Chadden Michael Kreuter (/ˈkruːtər/; born August 26, 1964) is an American former professional baseball catcher and manager, and former college baseball head coach. He played in Major League Baseball (MLB) from 1988 to 2003 for seven different franchises. He later served as head coach of the USC Trojans baseball team, and was a manager in Minor League Baseball for the New York Mets organization.

==Playing career==
Kreuter played for seven different ballclubs during his career: the Texas Rangers (1988–91, 2003), Detroit Tigers (1992–94), Seattle Mariners (1995), Chicago White Sox (1996–97, 1998), Anaheim Angels (1997–98), Kansas City Royals (1999) and Los Angeles Dodgers (2000–02). He made his major league debut on September 14, 1988, as the starting catcher wearing #7, and played his final game on April 27, 2003, as the starting catcher wearing #12.

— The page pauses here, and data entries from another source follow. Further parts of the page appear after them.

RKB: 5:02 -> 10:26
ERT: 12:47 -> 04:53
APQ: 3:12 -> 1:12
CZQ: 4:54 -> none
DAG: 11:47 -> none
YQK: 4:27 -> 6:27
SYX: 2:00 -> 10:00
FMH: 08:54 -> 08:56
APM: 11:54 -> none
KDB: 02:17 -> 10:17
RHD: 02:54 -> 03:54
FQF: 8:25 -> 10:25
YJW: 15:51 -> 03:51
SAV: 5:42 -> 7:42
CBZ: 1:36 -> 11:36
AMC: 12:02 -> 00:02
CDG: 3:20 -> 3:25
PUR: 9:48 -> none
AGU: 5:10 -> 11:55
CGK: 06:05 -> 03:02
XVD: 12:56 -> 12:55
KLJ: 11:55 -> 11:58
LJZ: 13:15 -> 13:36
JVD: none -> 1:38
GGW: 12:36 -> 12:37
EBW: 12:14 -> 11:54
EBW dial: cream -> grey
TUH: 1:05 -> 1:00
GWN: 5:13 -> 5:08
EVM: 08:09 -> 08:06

Kreuter's best season was 1993 with the Tigers, when he batted .286 with 15 home runs and slugged .484, while appearing in a career high 119 games.

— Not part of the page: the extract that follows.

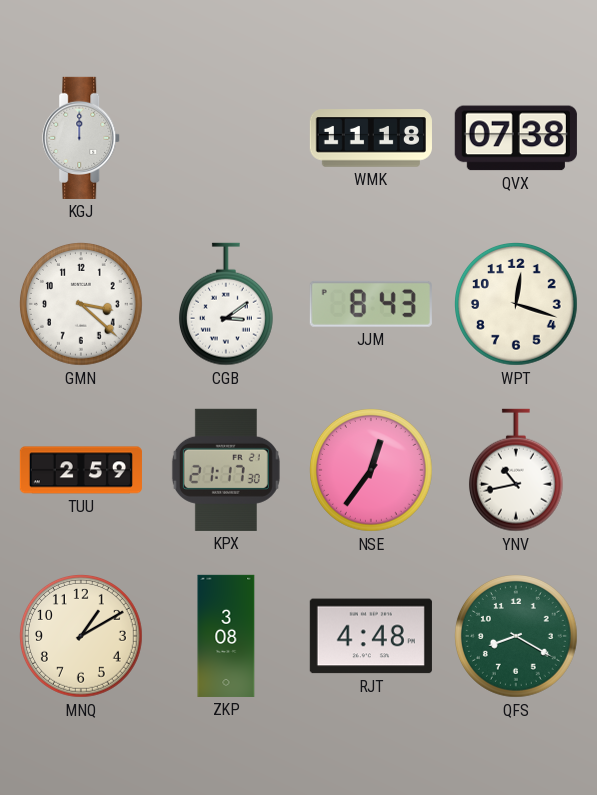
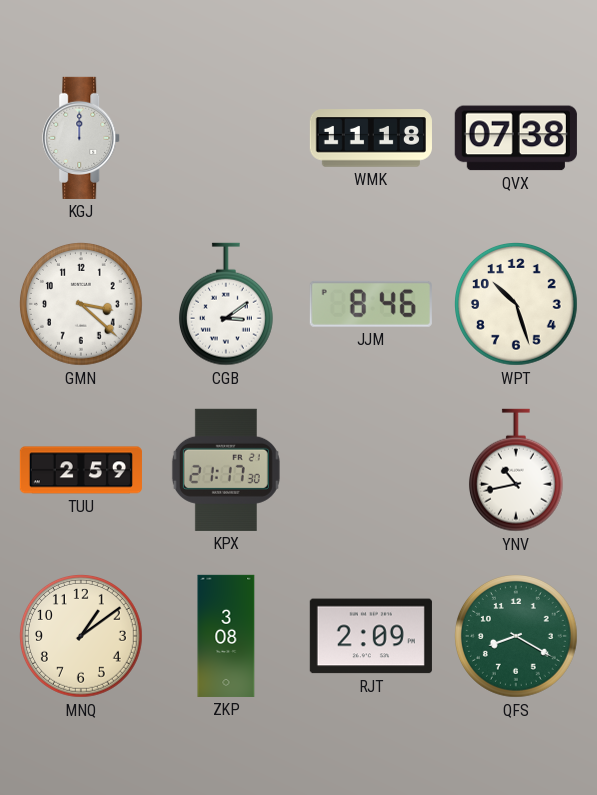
JJM: 8:43 -> 8:46
WPT: 12:18 -> 10:27
NSE: 12:36 -> none
MNQ: 1:10 -> 1:09
RJT: 4:48 -> 2:09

Kreuter's career included the unusual occurrence that he was traded from the White Sox to the Angels twice. The White Sox sent him along with Tony Phillips to the Angels on May 18, 1997, and after he signed back with the Sox as a free-agent in the off-season, they again sent him to Anaheim on September 18, 1998.

On May 16, 2000, Kreuter was involved in a brawl with fans at Wrigley Field in Chicago as he sat in the Dodgers bullpen along the right field foul line. During the 9th of inning of the game, a Cubs fan smacked the back of Kreuter's head and took his cap, prompting Kreuter and several other Dodgers to enter the stands and fight with fans. Kreuter and several other Dodgers were suspended eight games apiece, and a total of 19 players received fines. The Dodgers later settled a lawsuit with a fan who alleged that Kreuter choked him.

==Coaching career==
Kreuter was named the coach of the USC Trojans on June 2, 2006, after former coach Mike Gillespie (who is also his father-in-law) retired. He was relieved as head coach on August 9, 2010, posting a 111–117 record in four years.

Kreuter was named as the manager for the St. Lucie Mets of the New York Mets organization for the 2018 season.

After two seasons of managing in St. Lucie, he was named as the manager of the Syracuse Mets on February 8, 2020.

On January 18, 2022, Kreuter was hired as bench coach for the Acereros de Monclova of the Mexican League. He was fired on May 30, 2022, along with manager Mickey Callaway and quality coach Nick Leyva.